Double Rainbows

Coming home from Lawton a while back, I ran through a thunderstorm on the Turner Turnpike. It was nearly eight p.m. and, as I neared the end of the turnpike, I had to pull over to the side of the road because I was so overwhelmed.

There over Tulsa was the most incredible sight—two complete rainbows in the eastern sky. I stood in the sprinkling rain, on the side of the road, cars whipping past me, and cried for joy at the awesome sight.

I thought of the awe and reverence that must have filled Noah’s heart as he saw the world’s first rainbow in the sky…a sign from God, a promise to the world that it would never again be destroyed by flood. Think of the joy Noah felt as he stood on the mountain surrounded by his family, having just been saved from the greatest disaster the world had ever experienced.

 

 

As I wept with joy over this beautiful sight, two full rainbows one inside the other, I thought of the storm I had just driven through. On the east side of Tulsa, that storm was still going on. From the back side of the rainbow, facing west, all that could be seen was darkness, rain, storm clouds. But from where I stood facing east, the setting sun shone on those same crystal raindrops, causing this dramatic sign of God’s love.

 

It was all a matter of my point of view.

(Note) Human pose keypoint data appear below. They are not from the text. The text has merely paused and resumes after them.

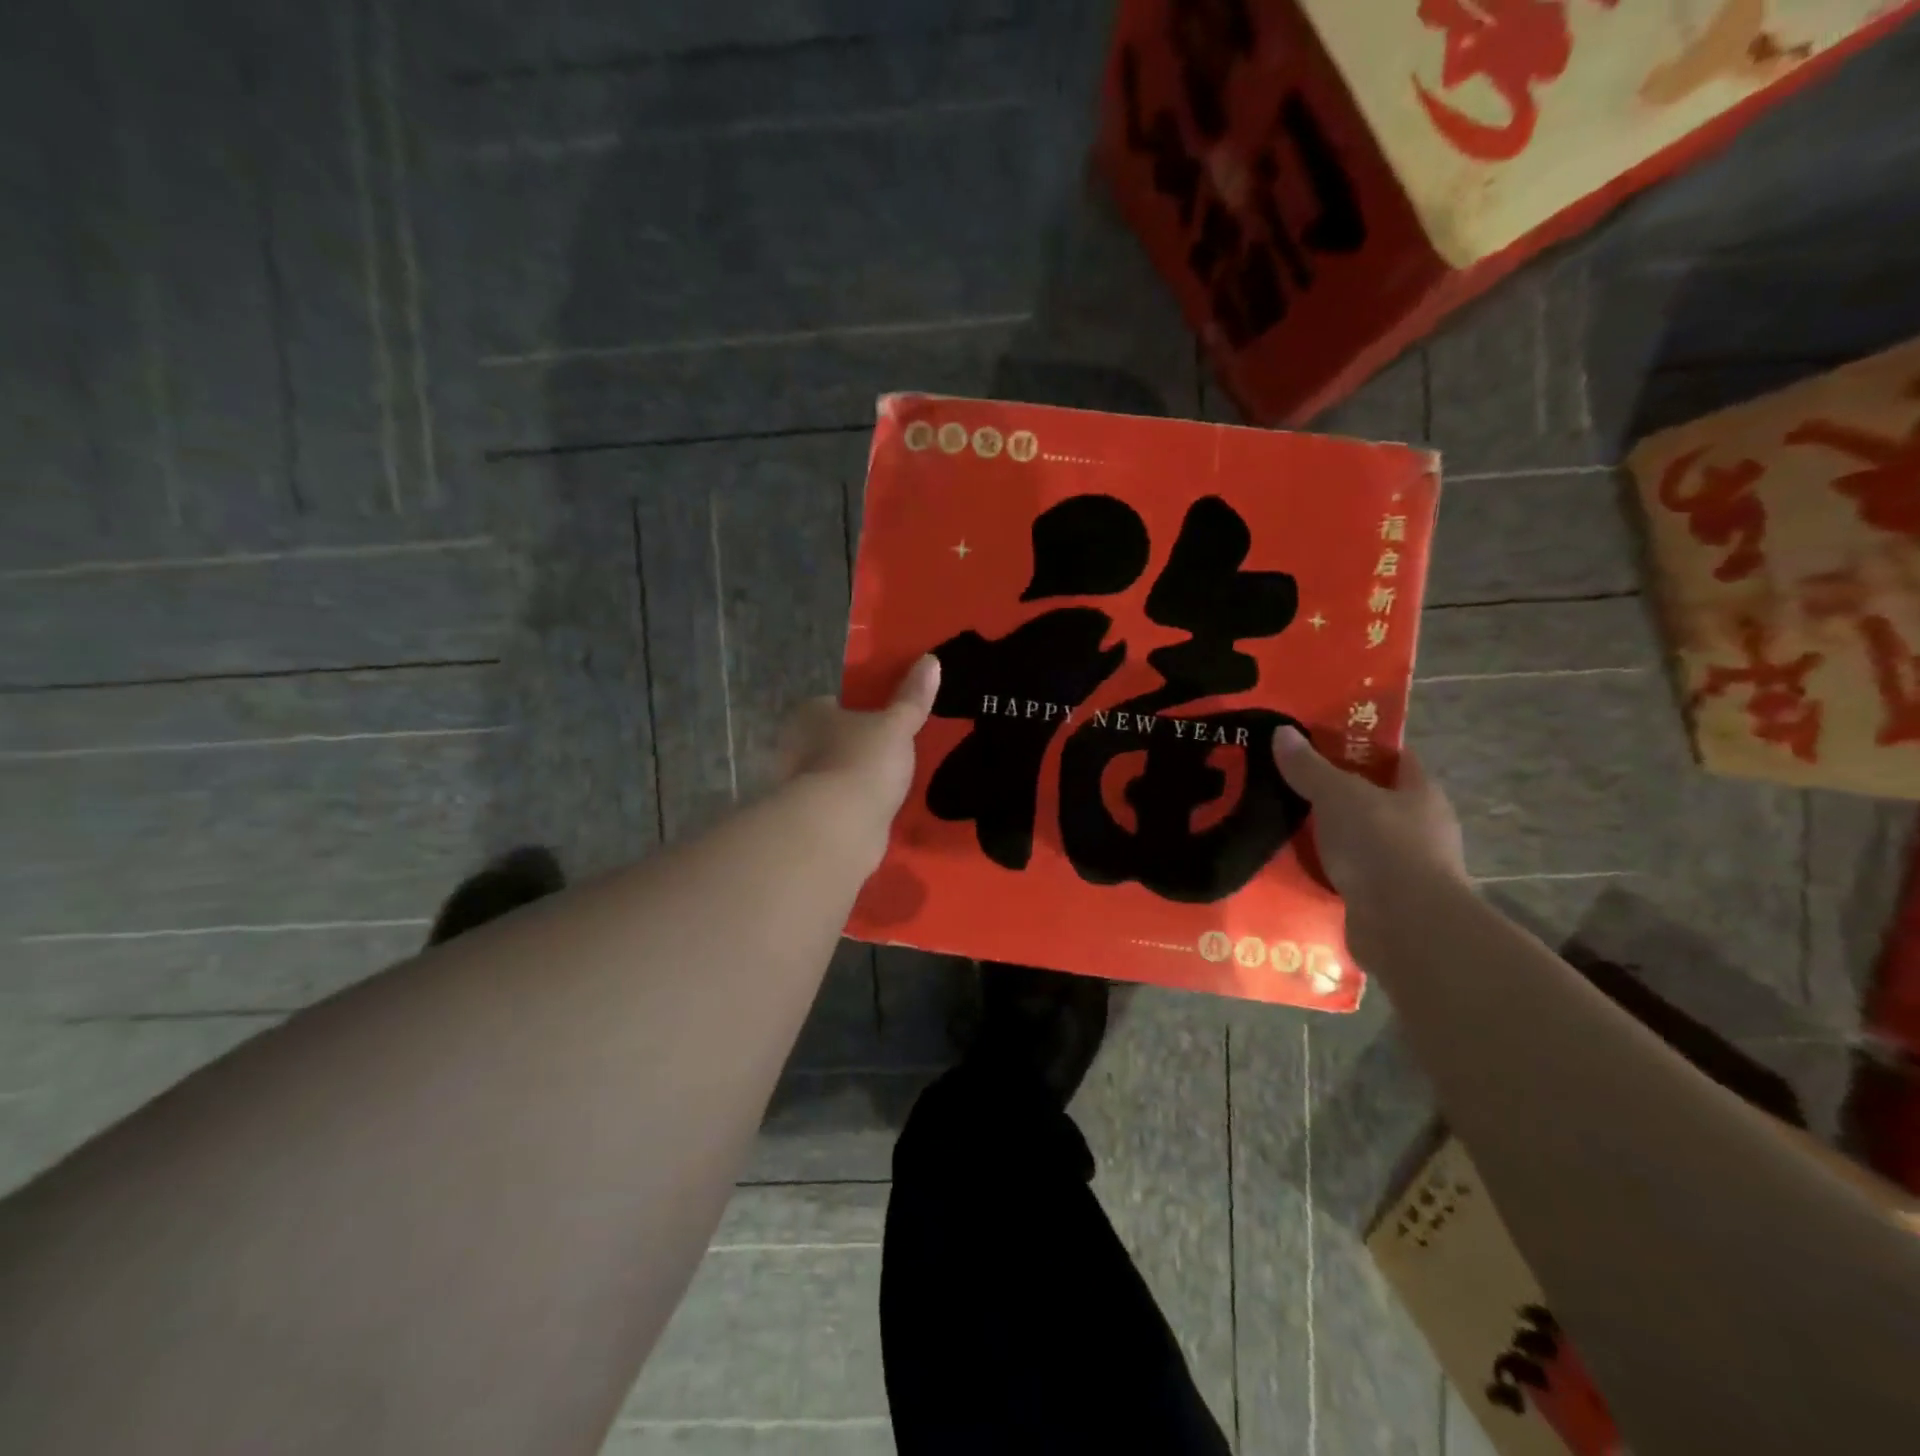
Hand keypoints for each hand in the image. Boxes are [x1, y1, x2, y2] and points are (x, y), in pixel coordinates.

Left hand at [778, 655, 940, 858]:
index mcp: (808, 715)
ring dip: (857, 776)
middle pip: (832, 738)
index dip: (859, 707)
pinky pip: (841, 804)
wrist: (840, 828)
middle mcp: (795, 747)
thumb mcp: (896, 725)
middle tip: (895, 746)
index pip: (833, 703)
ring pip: (835, 772)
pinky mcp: (814, 819)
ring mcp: (802, 786)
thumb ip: (913, 697)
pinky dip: (857, 805)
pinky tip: (882, 807)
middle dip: (858, 743)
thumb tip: (931, 660)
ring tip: (894, 778)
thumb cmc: (863, 762)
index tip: (886, 716)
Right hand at [1271, 726, 1466, 908]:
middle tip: (1288, 783)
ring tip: (1281, 825)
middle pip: (1373, 800)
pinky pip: (1349, 875)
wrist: (1405, 927)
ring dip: (1327, 836)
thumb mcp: (1337, 795)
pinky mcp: (1387, 901)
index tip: (1317, 743)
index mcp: (1421, 793)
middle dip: (1334, 794)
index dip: (1359, 747)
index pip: (1394, 758)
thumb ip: (1309, 766)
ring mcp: (1406, 867)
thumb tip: (1282, 732)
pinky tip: (1292, 866)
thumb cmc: (1381, 845)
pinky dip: (1325, 871)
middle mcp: (1421, 828)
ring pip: (1359, 840)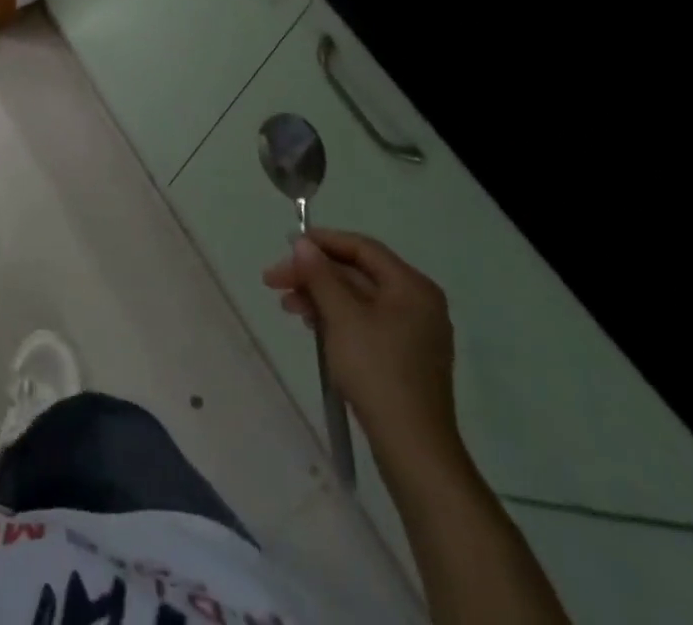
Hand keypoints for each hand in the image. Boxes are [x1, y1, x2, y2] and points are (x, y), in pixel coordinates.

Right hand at [262, 229, 461, 469]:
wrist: (413, 450)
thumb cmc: (378, 372)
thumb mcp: (342, 317)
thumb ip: (320, 275)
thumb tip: (303, 244)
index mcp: (412, 287)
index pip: (362, 248)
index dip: (323, 242)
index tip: (287, 245)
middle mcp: (418, 303)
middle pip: (358, 273)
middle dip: (315, 275)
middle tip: (275, 281)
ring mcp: (413, 332)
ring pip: (358, 299)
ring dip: (321, 296)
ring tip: (288, 306)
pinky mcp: (404, 357)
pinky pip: (365, 322)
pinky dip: (336, 318)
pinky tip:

No one wants storms, just so we can have a rainbow, but it is a fact of nature that the only way a rainbow is formed is by sun shining on drops of rain. There is no rainbow without the rain.

 

Jesus said, “In this world you will have tribulation, but be of good cheer, I have overcome the world.” John 16:33

 

 

Somehow the sight of the rainbows made the drive through the storm worth it all.